Massachusetts Lobstermen's Association
- Founded: 1963
- Focus: Lobsterfishing
- Location: Scituate, Massachusetts;
- Region served: Massachusetts
- Members: 1,800
- Key people: Arthur "Sooky" Sawyer (president), Beth Casoni (executive director)
- Website: http://www.lobstermen.com

= Massachusetts Lobstermen's Association =

Organization created to maintain and protect the lobster fishing in MA

The Massachusetts Lobstermen's Association (MLA) is an organization established in 1963 to maintain and protect the lobster fishing industry in Massachusetts. The mission of the MLA is to support "the interdependence of species conservation and the members’ collective economic interests" on the state and federal level. The organization has currently 1,800 members fishing out of fifty-two ports in Massachusetts and is based in Scituate.

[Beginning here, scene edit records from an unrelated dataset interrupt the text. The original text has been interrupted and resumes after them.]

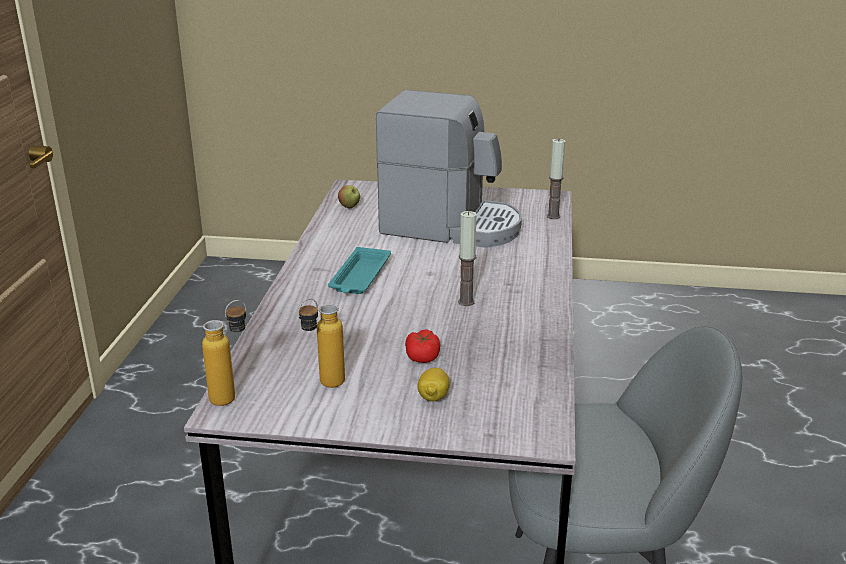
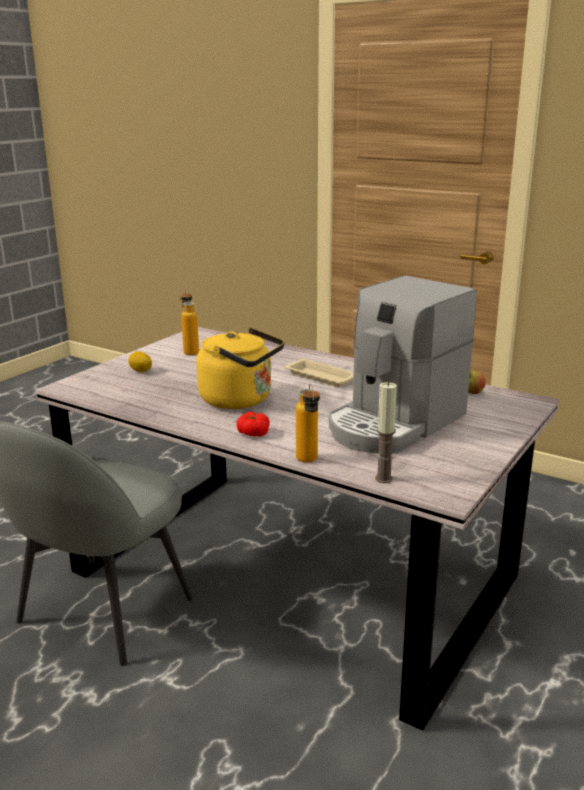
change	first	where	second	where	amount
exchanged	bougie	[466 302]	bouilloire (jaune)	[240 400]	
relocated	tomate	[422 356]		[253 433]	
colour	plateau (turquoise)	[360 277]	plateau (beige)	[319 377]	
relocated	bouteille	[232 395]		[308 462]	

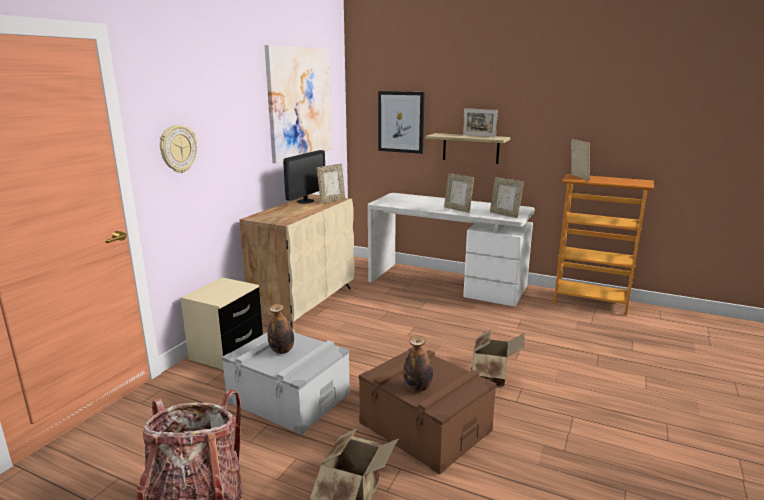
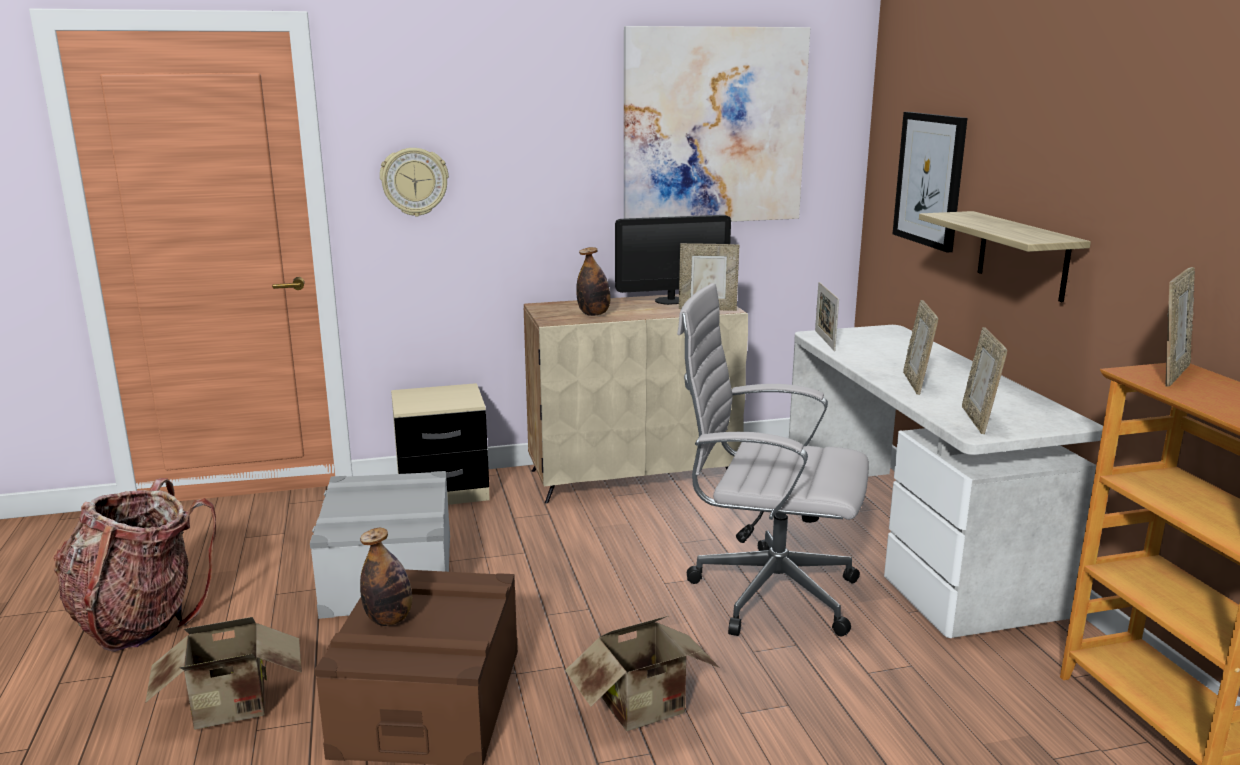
change	first	where	second	where	amount
relocated	bouteille	[282 351]		[594 314]	
appeared			chaise de bureau (blanc)	[766 593]	
relocated	cadre photo	[479 135]		[824 340]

The MLA bills itself as one of the leading commercial fishing industry associations in New England. It has 1,800 members. The MLA advocates for the industry and serves as a resource for its members. Among the issues the association works on are insurance, federal and state regulations, USGC safety requirements, public relations, marketing, and larger issues including pollution, the economy, international developments.

The MLA found itself in a legal battle, opposing President Obama's protection of a marine monument in the Atlantic Ocean. The MLA lost the battle when the D.C. Court of Appeals upheld a ruling that continued protections for the monument.